One of them was the Field Crescent, of whom I didn’t get a good shot, but here is one I found online of this little insect:
Should Nature at times, on our awakening, propose to us The very thing to which we were disposed, Then praise at once swells in our throats. We feel we are in paradise.
The corn lilies were blooming, and a beetle was on site for that glorious event, seeming to have lost its head over pollen:
Fireweed waved its purple flowers in the breeze. “It earned its name because this plant is the first colonizer in the soil after forest fires.”
This next picture shows an area ripe and ready for some fireweed to sprout and grow; it is a landscape resulting from the Creek Fire last fall.
That was the huge fire that necessitated closing the highway that we use to get to our cabin, the same week that Soldier’s family and I had planned to be up there. We went to the beach and took smoky pictures instead.
Already I saw wild roses blooming among the stumps, and this healthy milkweed:
I often have run across wildflowers with buckwheat as part of their common name. This page shows you how vast is that family, called Polygonaceae, that includes mountain sorrel, curly dock — and rhubarb, of all things. But the strange species I saw a lot of on my drive was Naked Buckwheat.
It has strong, wire-like stems that are tall and bare for most of their length, with white puff-balls at the tip.
I wanted to get a nice picture of the elder bushes in flower, and when I squeezed in close this bright and rather large beetle got my attention:
I began to think of all the fascinating and complex creatures that live their (often short) lives in “obscurity.” I bet no one else had ever seen that bug. God lavishes the earth with life and beauty as an expression of His generosity and love.
As I went down the mountain, it was like an hours-long birthday party with Him saying, “Stop here. See that flower? It’s one of the special gifts I’m giving you today.” Then, “Look there! A red and black bug I chose just for you.”
He gave me sneezeweed because they are my old friends.
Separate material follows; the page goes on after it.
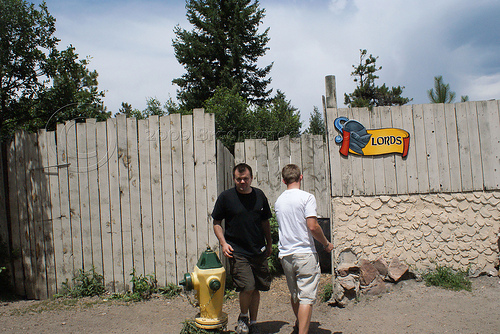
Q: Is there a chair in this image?
A: No, there are no chairs.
He introduced me to a hawk for something new. Butterflies fluttered, proposing the very thing to which I was disposed. This place was not paradise, we can tell that by the fire damage, and many other aspects. But there was a little taste of Paradise in my soul, and praise swelling in my heart.
In my first view of the ocean upon arriving at the coast,
I could see whitecaps.
But the wind wasn’t too bad down on the beach, and I encountered new creatures: Long-billed Curlews and a By-the-wind Sailor (Velella velella). After I took a few blurry pictures of the wind-blown Sailor, a wave rushed up and snatched it back into the deep. Lucky for me I had seen a (much better) picture of that same species of “gelatinous animal” just last week. The one I saw in person was probably less than 2 cm. in diameter.
The curlews reminded me of the Godwits I’d seen last summer. But the bills of Godwits curve upward, and those of the Curlews curve downward. There are many other differences, I’m sure, such as, the Godwits seem smaller and leggier — but the bill was the thing that helped narrow my search. Here is a better photo from the internet.
Dozens of geese flew overhead in a ragged and strung out V. They were no doubt fighting the wind up there as I was doing below.
My drive to and from the coast was through lush farmland and pastures, with black-and-white cows grazing on green green grass. And mustard twice as tall as at my last viewing.